Who had set it here to succor her? Those she traveled with spoke always of the Dark in hiding ahead. And—memory was beginning to return with more force—the icebergs had herded her ship to the foul destruction of Dargh.
“You are a she…”
Audha started; her knife was out. Those words seemed to issue from the cone.
“I am Audha, wavereader.” She held on to what she could of her control. “Yes”—she was guessing at the meaning of what she had heard—“I am a woman.”
“She—woman,” the voice repeated as if learning new words. “You come to kill.” There was almost a disdainful note in that. “Kill—kill.”

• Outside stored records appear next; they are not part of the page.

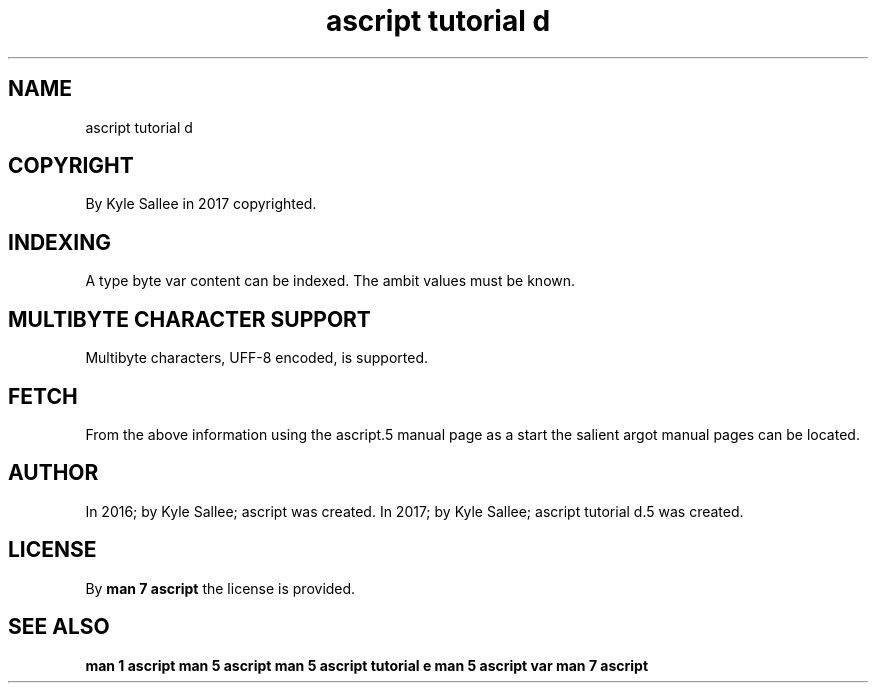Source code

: .TH "ascript tutorial d" 5

.SH NAME
.EX
ascript tutorial d

.SH COPYRIGHT
.EX
By Kyle Sallee in 2017 copyrighted.

.SH INDEXING
.EX
A   type byte var content can  be indexed.
The ambit         values  must be known.

.SH MULTIBYTE CHARACTER SUPPORT
.EX
Multibyte characters, UFF-8 encoded, is supported.

.SH FETCH
.EX
From  the above     information
using the ascript.5 manual page  as  a  start
the   salient argot manual pages can be located.

.SH AUTHOR
.EX
In 2016; by Kyle Sallee; ascript              was created.
In 2017; by Kyle Sallee; ascript tutorial d.5 was created.

.SH LICENSE
.EX
By \fBman 7 ascript\fR the license is provided.

.SH SEE ALSO
.EX
\fB
man 1 ascript
man 5 ascript
man 5 ascript tutorial e
man 5 ascript var
man 7 ascript
\fR
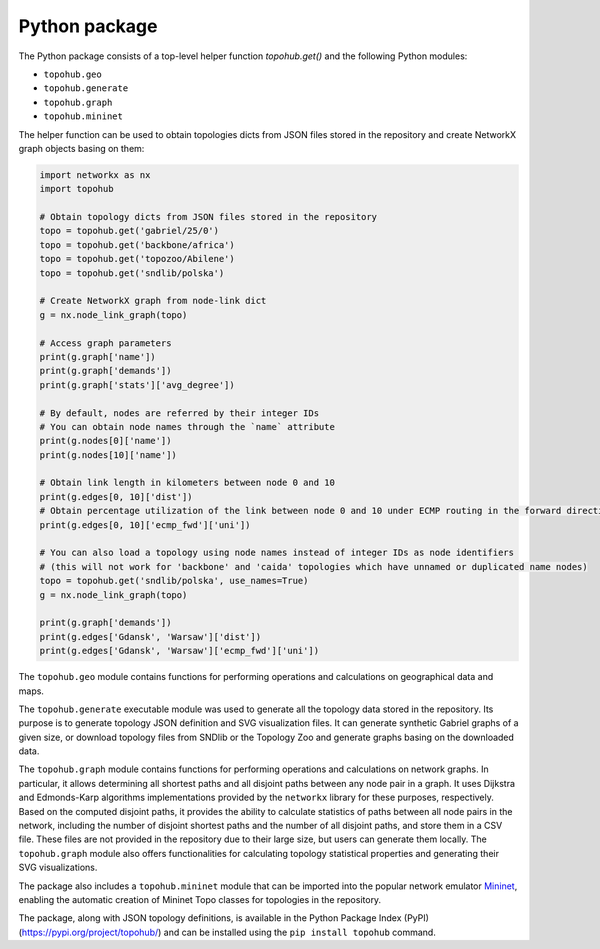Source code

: Python package
**************

The Python package consists of a top-level helper function `topohub.get()` and the following Python modules:

- ``topohub.geo``
- ``topohub.generate``
- ``topohub.graph``
- ``topohub.mininet``

The helper function can be used to obtain topologies dicts from JSON files stored in the repository and create NetworkX graph objects basing on them:

.. code-block:: python

    import networkx as nx
    import topohub

    # Obtain topology dicts from JSON files stored in the repository
    topo = topohub.get('gabriel/25/0')
    topo = topohub.get('backbone/africa')
    topo = topohub.get('topozoo/Abilene')
    topo = topohub.get('sndlib/polska')

    # Create NetworkX graph from node-link dict
    g = nx.node_link_graph(topo)

    # Access graph parameters
    print(g.graph['name'])
    print(g.graph['demands'])
    print(g.graph['stats']['avg_degree'])

    # By default, nodes are referred by their integer IDs
    # You can obtain node names through the `name` attribute
    print(g.nodes[0]['name'])
    print(g.nodes[10]['name'])

    # Obtain link length in kilometers between node 0 and 10
    print(g.edges[0, 10]['dist'])
    # Obtain percentage utilization of the link between node 0 and 10 under ECMP routing in the forward direction
    print(g.edges[0, 10]['ecmp_fwd']['uni'])

    # You can also load a topology using node names instead of integer IDs as node identifiers
    # (this will not work for 'backbone' and 'caida' topologies which have unnamed or duplicated name nodes)
    topo = topohub.get('sndlib/polska', use_names=True)
    g = nx.node_link_graph(topo)

    print(g.graph['demands'])
    print(g.edges['Gdansk', 'Warsaw']['dist'])
    print(g.edges['Gdansk', 'Warsaw']['ecmp_fwd']['uni'])

The ``topohub.geo`` module contains functions for performing operations and calculations on geographical data and maps.

The ``topohub.generate`` executable module was used to generate all the topology data stored in the repository. Its purpose is to generate topology JSON definition and SVG visualization files. It can generate synthetic Gabriel graphs of a given size, or download topology files from SNDlib or the Topology Zoo and generate graphs basing on the downloaded data.

The ``topohub.graph`` module contains functions for performing operations and calculations on network graphs. In particular, it allows determining all shortest paths and all disjoint paths between any node pair in a graph. It uses Dijkstra and Edmonds-Karp algorithms implementations provided by the ``networkx`` library for these purposes, respectively. Based on the computed disjoint paths, it provides the ability to calculate statistics of paths between all node pairs in the network, including the number of disjoint shortest paths and the number of all disjoint paths, and store them in a CSV file. These files are not provided in the repository due to their large size, but users can generate them locally. The ``topohub.graph`` module also offers functionalities for calculating topology statistical properties and generating their SVG visualizations.

The package also includes a ``topohub.mininet`` module that can be imported into the popular network emulator `Mininet <http://mininet.org/>`_, enabling the automatic creation of Mininet Topo classes for topologies in the repository.

The package, along with JSON topology definitions, is available in the Python Package Index (PyPI) (https://pypi.org/project/topohub/) and can be installed using the ``pip install topohub`` command.
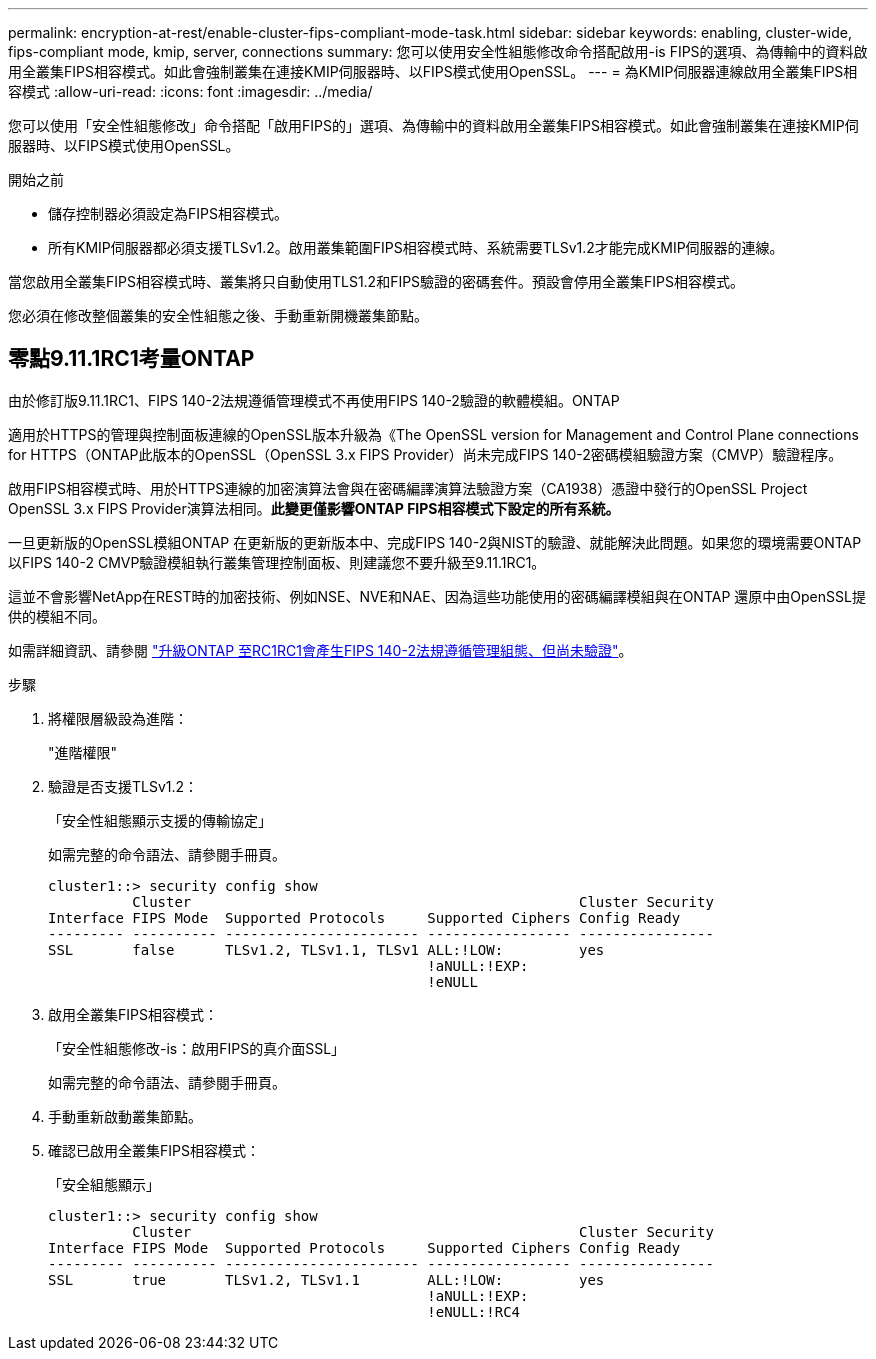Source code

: ---
permalink: encryption-at-rest/enable-cluster-fips-compliant-mode-task.html 
sidebar: sidebar 
keywords: enabling, cluster-wide, fips-compliant mode, kmip, server, connections 
summary: 您可以使用安全性組態修改命令搭配啟用-is FIPS的選項、為傳輸中的資料啟用全叢集FIPS相容模式。如此會強制叢集在連接KMIP伺服器時、以FIPS模式使用OpenSSL。 
---
= 為KMIP伺服器連線啟用全叢集FIPS相容模式
:allow-uri-read: 
:icons: font
:imagesdir: ../media/


[role="lead"]
您可以使用「安全性組態修改」命令搭配「啟用FIPS的」選項、為傳輸中的資料啟用全叢集FIPS相容模式。如此會強制叢集在連接KMIP伺服器時、以FIPS模式使用OpenSSL。

.開始之前
* 儲存控制器必須設定為FIPS相容模式。
* 所有KMIP伺服器都必須支援TLSv1.2。啟用叢集範圍FIPS相容模式時、系統需要TLSv1.2才能完成KMIP伺服器的連線。


當您啟用全叢集FIPS相容模式時、叢集將只自動使用TLS1.2和FIPS驗證的密碼套件。預設會停用全叢集FIPS相容模式。

您必須在修改整個叢集的安全性組態之後、手動重新開機叢集節點。



== 零點9.11.1RC1考量ONTAP

由於修訂版9.11.1RC1、FIPS 140-2法規遵循管理模式不再使用FIPS 140-2驗證的軟體模組。ONTAP

適用於HTTPS的管理與控制面板連線的OpenSSL版本升級為《The OpenSSL version for Management and Control Plane connections for HTTPS（ONTAP此版本的OpenSSL（OpenSSL 3.x FIPS Provider）尚未完成FIPS 140-2密碼模組驗證方案（CMVP）驗證程序。

啟用FIPS相容模式時、用於HTTPS連線的加密演算法會與在密碼編譯演算法驗證方案（CA1938）憑證中發行的OpenSSL Project OpenSSL 3.x FIPS Provider演算法相同。*此變更僅影響ONTAP FIPS相容模式下設定的所有系統。*

一旦更新版的OpenSSL模組ONTAP 在更新版的更新版本中、完成FIPS 140-2與NIST的驗證、就能解決此問題。如果您的環境需要ONTAP 以FIPS 140-2 CMVP驗證模組執行叢集管理控制面板、則建議您不要升級至9.11.1RC1。

這並不會影響NetApp在REST時的加密技術、例如NSE、NVE和NAE、因為這些功能使用的密碼編譯模組與在ONTAP 還原中由OpenSSL提供的模組不同。

如需詳細資訊、請參閱 link:https://kb.netapp.com/Advice_and_Troubleshooting/Data_Storage_Software/ONTAP_OS/Upgrading_to_ONTAP_9.11.1RC1_results_in_FIPS_140-2_compliance_management_configuration_that_is_not_validated["升級ONTAP 至RC1RC1會產生FIPS 140-2法規遵循管理組態、但尚未驗證"^]。

.步驟
. 將權限層級設為進階：
+
"進階權限"

. 驗證是否支援TLSv1.2：
+
「安全性組態顯示支援的傳輸協定」

+
如需完整的命令語法、請參閱手冊頁。

+
[listing]
----
cluster1::> security config show
          Cluster                                              Cluster Security
Interface FIPS Mode  Supported Protocols     Supported Ciphers Config Ready
--------- ---------- ----------------------- ----------------- ----------------
SSL       false      TLSv1.2, TLSv1.1, TLSv1 ALL:!LOW:         yes
                                             !aNULL:!EXP:
                                             !eNULL
----
. 啟用全叢集FIPS相容模式：
+
「安全性組態修改-is：啟用FIPS的真介面SSL」

+
如需完整的命令語法、請參閱手冊頁。

. 手動重新啟動叢集節點。
. 確認已啟用全叢集FIPS相容模式：
+
「安全組態顯示」

+
[listing]
----
cluster1::> security config show
          Cluster                                              Cluster Security
Interface FIPS Mode  Supported Protocols     Supported Ciphers Config Ready
--------- ---------- ----------------------- ----------------- ----------------
SSL       true       TLSv1.2, TLSv1.1        ALL:!LOW:         yes
                                             !aNULL:!EXP:
                                             !eNULL:!RC4
----

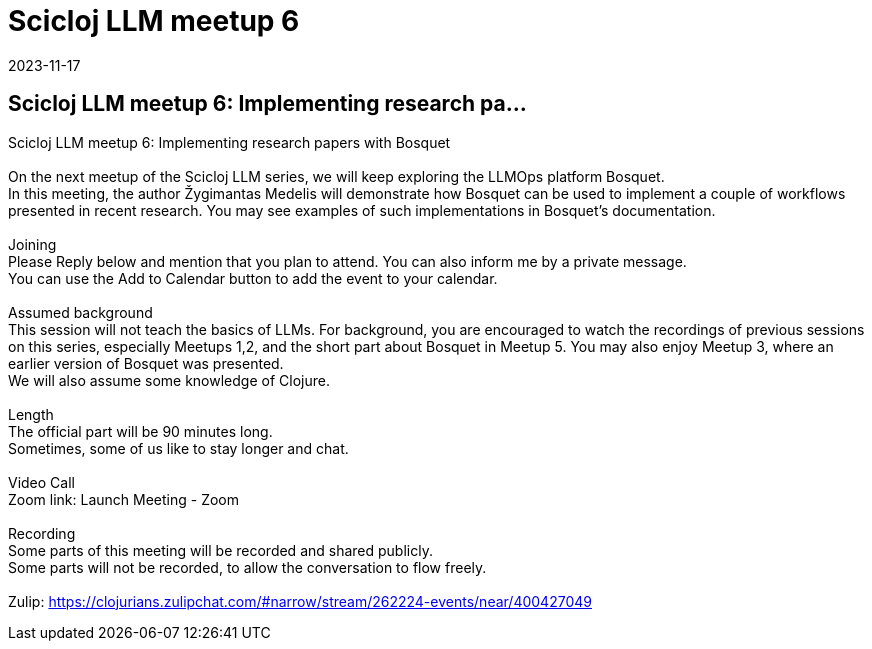 = Scicloj LLM meetup 6
2023-11-17
:jbake-type: event
:jbake-edition: 
:jbake-link: https://clojureverse.org/t/scicloj-llm-meetup-6-implementing-research-papers-with-bosquet/10404
:jbake-location: online
:jbake-start: 2023-11-17
:jbake-end: 2023-11-17

== Scicloj LLM meetup 6: Implementing research pa...

Scicloj LLM meetup 6: Implementing research papers with Bosquet +
 +
On the next meetup of the Scicloj LLM series, we will keep exploring the LLMOps platform Bosquet. +
In this meeting, the author Žygimantas Medelis will demonstrate how Bosquet can be used to implement a couple of workflows presented in recent research. You may see examples of such implementations in Bosquet&rsquo;s documentation. +
 +
Joining +
Please Reply below and mention that you plan to attend. You can also inform me by a private message. +
You can use the Add to Calendar button to add the event to your calendar. +
 +
Assumed background +
This session will not teach the basics of LLMs. For background, you are encouraged to watch the recordings of previous sessions on this series, especially Meetups 1,2, and the short part about Bosquet in Meetup 5. You may also enjoy Meetup 3, where an earlier version of Bosquet was presented. +
We will also assume some knowledge of Clojure. +
 +
Length +
The official part will be 90 minutes long. +
Sometimes, some of us like to stay longer and chat. +
 +
Video Call +
Zoom link: Launch Meeting - Zoom +
 +
Recording +
Some parts of this meeting will be recorded and shared publicly. +
Some parts will not be recorded, to allow the conversation to flow freely. +
 +
Zulip: https://clojurians.zulipchat.com/#narrow/stream/262224-events/near/400427049 +

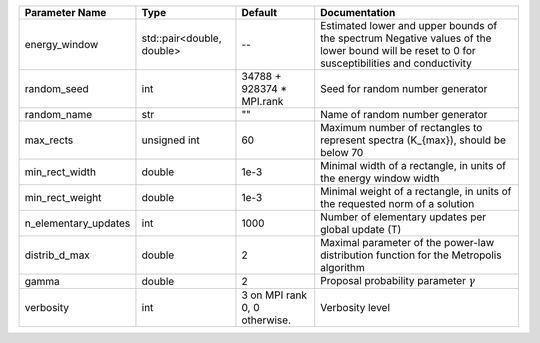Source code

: +----------------------+---------------------------+-------------------------------+-----------------------------------------------------------------------------------------------------------------------------------------------+
| Parameter Name       | Type                      | Default                       | Documentation                                                                                                                                 |
+======================+===========================+===============================+===============================================================================================================================================+
| energy_window        | std::pair<double, double> | --                            | Estimated lower and upper bounds of the spectrum Negative values of the lower bound will be reset to 0 for susceptibilities and conductivity  |
+----------------------+---------------------------+-------------------------------+-----------------------------------------------------------------------------------------------------------------------------------------------+
| random_seed          | int                       | 34788 + 928374 * MPI.rank     | Seed for random number generator                                                                                                              |
+----------------------+---------------------------+-------------------------------+-----------------------------------------------------------------------------------------------------------------------------------------------+
| random_name          | str                       | ""                            | Name of random number generator                                                                                                               |
+----------------------+---------------------------+-------------------------------+-----------------------------------------------------------------------------------------------------------------------------------------------+
| max_rects            | unsigned int              | 60                            | Maximum number of rectangles to represent spectra (K_{max}), should be below 70                                                               |
+----------------------+---------------------------+-------------------------------+-----------------------------------------------------------------------------------------------------------------------------------------------+
| min_rect_width       | double                    | 1e-3                          | Minimal width of a rectangle, in units of the energy window width                                                                             |
+----------------------+---------------------------+-------------------------------+-----------------------------------------------------------------------------------------------------------------------------------------------+
| min_rect_weight      | double                    | 1e-3                          | Minimal weight of a rectangle, in units of the requested norm of a solution                                                                   |
+----------------------+---------------------------+-------------------------------+-----------------------------------------------------------------------------------------------------------------------------------------------+
| n_elementary_updates | int                       | 1000                          | Number of elementary updates per global update (T)                                                                                            |
+----------------------+---------------------------+-------------------------------+-----------------------------------------------------------------------------------------------------------------------------------------------+
| distrib_d_max        | double                    | 2                             | Maximal parameter of the power-law distribution function for the Metropolis algorithm                                                         |
+----------------------+---------------------------+-------------------------------+-----------------------------------------------------------------------------------------------------------------------------------------------+
| gamma                | double                    | 2                             | Proposal probability parameter :math:`\gamma`                                                                                                 |
+----------------------+---------------------------+-------------------------------+-----------------------------------------------------------------------------------------------------------------------------------------------+
| verbosity            | int                       | 3 on MPI rank 0, 0 otherwise. | Verbosity level                                                                                                                               |
+----------------------+---------------------------+-------------------------------+-----------------------------------------------------------------------------------------------------------------------------------------------+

The anger which filled Audha and had brought her on this mission might have been released by the heat. Once more her mind was swarming with broken memories of Dargh and their escape—and the death of those others, shipmates all.
“I am oathed by blood.” What was she doing, sitting here in the ice talking to a cone of metal? Perhaps it was only a death vision, as were sometimes said to be seen by those dying, and she really lay back in the crevice near the last Great Gate with no friend-hand to hold at her going.
“Kill—always—kill. Long—so long—to wait, and now kill—kill again!”
There was a strangeness to the voice. Audha’s awakened rage seemed too much to expend upon a voice and a bit of metal.
“Who are you?” she demanded now. She was sure that the cone was only a device for some Power and she must face the thing behind it for the sake of her own sanity.
A word was spoken in reply, but so tangled did it sound that Audha could neither have spoken it nor understood. It could be a name—or a rank—or an office. She hesitated and then tried again.
“I am a woman—what are you?”
There was no swift reply. Perhaps the other was either measuring Audha in some way or else did not quite understand.
“I am female,” the answer came at last. “Once I was—!”
Again a gabble the girl could not translate. Though somehow she received a strong impression of the sea—almost as if for a moment she had stood on board with a fair wind filling sails over her head. Sea… her memory made a small jump. Thar—that thing frozen in the ice—it was, the Power had told them, of the sea. “Female? Frozen there?”